PROVIDED TEXT START

In April, 1871, a decree was pronounced in the circuit
court below, in favor of Bankhead for $8,000, with interest from 1860, with a direction that McNiell, the administrator of Branch, as soon as he should receive from Bolton the sum of $3,666.66, and the interest thereon, which by the state court had been decreed to be refunded, should pay it over to Bankhead, and leave was given to the latter to institute such further proceedings against Bolton, or others in possession of the plantation, as might enable him to obtain the benefit of this decree.
In pursuance of this last permission, Bankhead immediately filed a petition against McNiell, Bolton, and Williams, alleging a conspiracy between them and the widow of James H. Branch and one Cash, administrator of Isaac Bolton, the vendor, to defraud him, Bankhead, out of the said sum of $3,666.66 by procuring the same to be paid over to the said widow upon a pretended claim set up by her. The petition further alleged that the decree made by the Desha County Court awarding the said money to her was fraudulently procured, he, Bankhead, not being a party to the proceedings. The petition prayed for a decree against Bolton to compel him to pay the money into court or to the petitioner and for a receiver to take possession of the land and receive the rents. The widow and Cash were not made parties because, as the petition alleged, they did not reside in the State of Arkansas. The defendants who were made parties answered the petition setting up, amongst other things, that the widow was an indispensable party to the proceedings and that the decree of the Desha County Court was conclusive in her favor.
The court below decreed in favor of Bankhead, and that unless the defendants should pay to him the said sum of $3,666.66, with the interest due thereon, by a certain day, the plantation should be sold to satisfy the original decree.
Appeals were taken from both the original and supplemental decrees.
MR. JUSTICE BRADLEY delivered the opinion of the Court.
In this case, James Bankhead obtained a decree for $8,000 due him from James H. Branch and for the specific application by way of payment to him on said decree of $3,666.66 due to Branch's estate for the reimbursement of money paid by the latter on a plantation which he had mortgaged to Bankhead, but for which he had never acquired full title. The state court of Desha County, in a suit brought therein, had decreed that the plantation must be delivered back to the vendor, and that the latter must refund the amount paid on it, which was the sum above stated. The state court, on a cross-bill filed by Branch's widow, had also decided that the reimbursement money was in equity payable to her as her separate property under a marriage settlement. But the circuit court in this case, in which the widow was not a party, decreed that the same fund should be paid to Bankhead, to whom Branch had mortgaged the plantation, and, in case it was not paid by the vendor in a certain time, the plantation should be sold to raise the amount due on the mortgage. The excuse for not making the widow a party was that she did not reside in Arkansas and could not be served with process.
The parties actually before the court were one McNiell, the personal representative of Branch, Bolton, the devisee of the vendor of the plantation, and Williams, the tenant in possession of the plantation, who had rented it from the widow of Branch, she having retained possession under the alleged marriage settlement. On the other hand, the defendants contended (and that is one ground of appeal) that Bankhead was a party to the proceedings in the state court and was bound by the decree there made. This, however, was controverted by him.
The other ground is that the widow of Branch is an indispensable party in this case.

PROVIDED TEXT END
EXTRACTED ENTRIES START

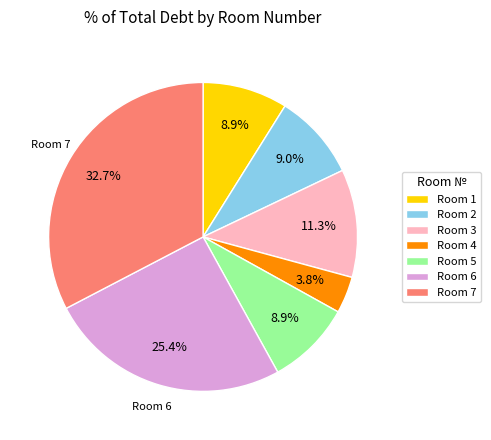

To the nearest percent, what is the difference between the largest and smallest slice percentages?

29%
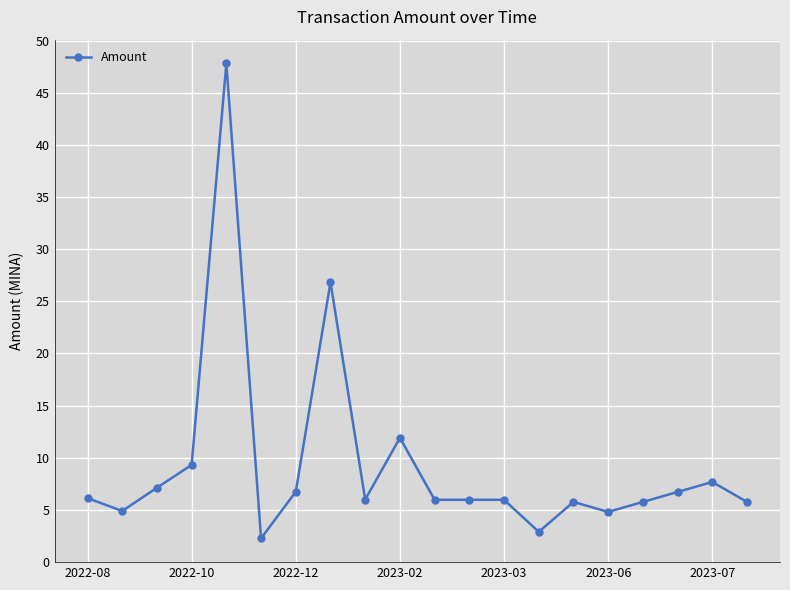

True or false: there are more than 1 points higher than both neighbors.

True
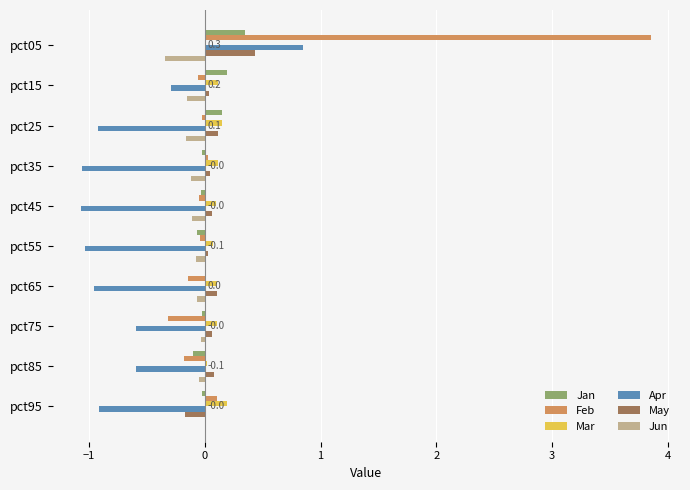

True or false: Apr has a value of -1.0 at pct65.

True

EXTRACTED ENTRIES END

ACTIVITIES -
- 1) Revise the chart entries above so that "True or false" becomes "Yes or no" and nothing else changes. Omit the pictures from your answer.
- 2) Proceed with the court opinion on Bankhead's decree, picking up after its final sentence.

TASK-BY-TASK ANSWERS -
- 1)
To the nearest percent, what is the difference between the largest and smallest slice percentages?

29%

Yes or no: there are more than 1 points higher than both neighbors.

True

Yes or no: Apr has a value of -1.0 at pct65.

True

- 2)
As to the first ground, it is undoubtedly true that Bankhead would be bound by the decree of the state court if he was a party to the proceedings. But he alleges that he was not a party, and the proof on the subject is not sufficient to show that he was a party. The record of the proceedings in the Desha County Court (since the war) was put in evidence, and is before us. It contains nothing to show that Bankhead, or his co-partners, were parties to the suit, except the bare title of the cause at the head of one or two orders, in which the names of George McGregor, in one case, and George McGregor et al. in another, appear as defendants. Neither the original petition nor complaint, the process, nor anything else that would give light on the subject, is contained in the record as given to us. In the answer of McNiell to Bankhead's amended and supplemental cross-bill, which was struck from the files, it is positively alleged that he and his partners were made parties to the proceedings in the Desha County Court as nonresident defendants, and that a regular order of publication for their appearance was made and published, and that they actually knew of the suit and took part in it. But these allegations were not responsive to the bill, and we have nothing else on the subject sufficiently explicit to show the truth of the case.
The other ground of appeal -- namely that the widow was an indispensable party -- presents a more serious question.
On the one hand it is said that, not being a party, her rights
were not concluded, and that the only inconvenience arising from proceeding with the case without her was the double liability to which Bolton and the administrator of Branch became exposed by having to pay her and Bankhead both, under contrary decrees of different courts. The general rule as to parties in chancery is that all ought to be made parties who are interested in the controversy, in order that there may be an end of litigation. But there are qualifications of this rule arising out of public policy and the necessities of particular cases. The true distinction appears to be as follows:
First. Where a person will be directly affected by a decree, he is an indispensable party unless the parties are too numerous to be brought before the court, when the case is subject to a special rule.
Secondly. Where a person is interested in the controversy, but will not be directly affected by a decree made in his absence, he is not an indispensable party, but he should be made a party if possible, and the court will not proceed to a decree without him if he can be reached.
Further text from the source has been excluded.